4. Wohnungen zur Miete
aktuellem Quartal)
Der Mietwohnungsmarkt für 2-3 Zimmer Wohnungen (ca. 60-80 m²) entwickelt sich im Q1 2026 kontinuierlich aufwärts. Bei einer Durchschnittsmiete von 10,72 €/m² steht ein Quartalswachstum von 2,10% und eine Jahressteigerung von 2,58% zu Buche. Die Preisspanne bewegt sich zwischen 7,14 und 17,73 €/m². Der Markt profitiert von anhaltend hoher Nachfrage bei begrenztem Neubauvolumen.
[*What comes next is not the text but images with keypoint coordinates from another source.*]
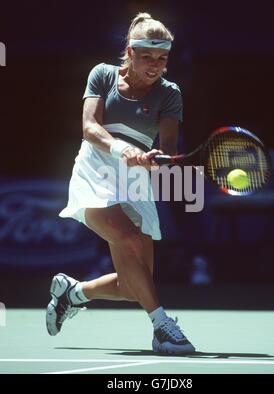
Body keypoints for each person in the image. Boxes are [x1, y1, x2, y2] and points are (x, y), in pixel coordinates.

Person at [46, 12, 196, 355]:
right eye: (147, 56)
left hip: (135, 180)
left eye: (162, 58)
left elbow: (168, 149)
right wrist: (122, 147)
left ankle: (73, 293)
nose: (156, 65)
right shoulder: (102, 75)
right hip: (94, 170)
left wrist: (156, 159)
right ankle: (162, 327)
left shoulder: (170, 93)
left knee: (134, 284)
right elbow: (89, 127)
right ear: (130, 51)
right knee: (127, 239)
Innenstadtnahe Lagen wie das Univiertel oder das Wilhelminische Viertel erzielen Spitzenmieten von 15,50 bis 17,50 €/m². Solide Wohnviertel wie Kralenriede oder Broitzem rangieren im Mittelfeld bei 10,00 bis 12,50 €/m². Preisgünstige Alternativen ab 7,20 bis 9,00 €/m² bieten Stadtteile wie die Weststadt oder Veltenhof, wo hauptsächlich ältere Mehrfamilienhäuser das Angebot prägen. Der Mietwohnungsmarkt wird voraussichtlich angespannt bleiben. Die Zuwanderung in die Universitätsstadt und der Trend zu kleineren Haushalten stützen die Nachfrage nachhaltig. Moderate Mietsteigerungen dürften sich fortsetzen, wobei energetisch sanierte Wohnungen überproportional profitieren werden. Eine Entspannung ist erst bei deutlicher Ausweitung des Wohnungsangebots zu erwarten.